Container Runtime & Docker

Why It Exists

VMs provide strong isolation but at a cost. A full guest OS means gigabytes of memory, minutes to boot, and real CPU overhead from the hypervisor. Most of the time, none of that is necessary.

Containers share the host kernel. They isolate processes, filesystems, and network stacks at the OS level instead of virtualizing hardware. The result is millisecond startup, megabyte images, and near-native performance. That tradeoff is why containers became the default unit of deployment.

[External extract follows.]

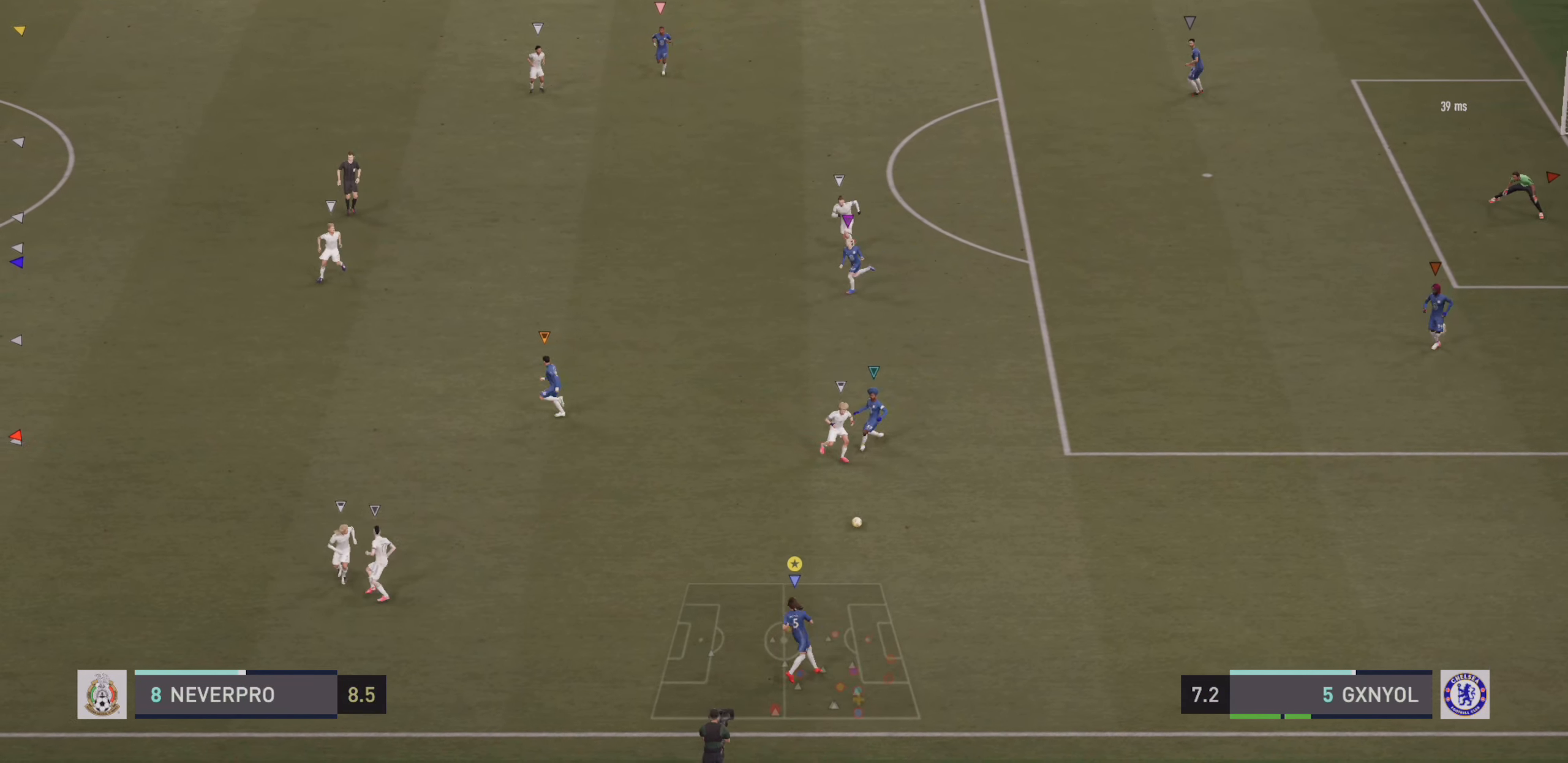
{"dt_ms": 500, "buttons": ["CROSS"], "left_stick": "up-left", "events": [[283, "left_stick", "left"], [333, "left_stick", "up-left"], [433, "CROSS", "down"]]}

The isolation is weaker than a VM, though. If the threat model includes hostile tenants running arbitrary code, containers alone won't cut it. Reach for gVisor, Firecracker, or actual VMs. Know the boundaries.

How It Works

Linux Primitives

There is no "container" feature in the Linux kernel. Containers are a user-space abstraction built from several independent kernel mechanisms stitched together:

PID namespace: Process isolation. PID 1 inside the container is a completely separate process tree. The container can't see or signal host processes.
NET namespace: Each container gets its own network stack (interfaces, routing tables, iptables rules). Container-to-container communication needs an explicit bridge or overlay network.
MNT namespace: Filesystem isolation. The container sees its own root filesystem from the image layers, set up via pivot_root or chroot.
UTS namespace: Hostname isolation. Each container can have its own hostname.
IPC namespace: Isolates System V IPC and POSIX message queues between containers.
USER namespace: Maps container UIDs to unprivileged host UIDs. Root inside the container (UID 0) maps to a non-root UID on the host. This is what makes rootless containers possible.

cgroups v2 handle resource limits. Namespaces control what a process can see. cgroups control how much it can consume. The key controllers: cpu (time shares and bandwidth), memory (hard and soft limits, OOM priority), io (block device bandwidth), and pids (max process count, which stops fork bombs).

OCI Specification

The Open Container Initiative defines two standards. The Image Spec covers how to package a container as a layered tarball with a manifest and config JSON. The Runtime Spec covers how to execute a container given a root filesystem and configuration. Because these are separate specs, images built with Docker run on containerd, CRI-O, or any OCI-compliant runtime without changes.

Image Layer Mechanics

Images are a stack of read-only layers. Each Dockerfile instruction creates a new layer. At runtime, a thin writable layer sits on top using a union filesystem (overlay2 on Linux). Layers are content-addressable by SHA256 hash, so identical layers across different images get stored and transferred only once.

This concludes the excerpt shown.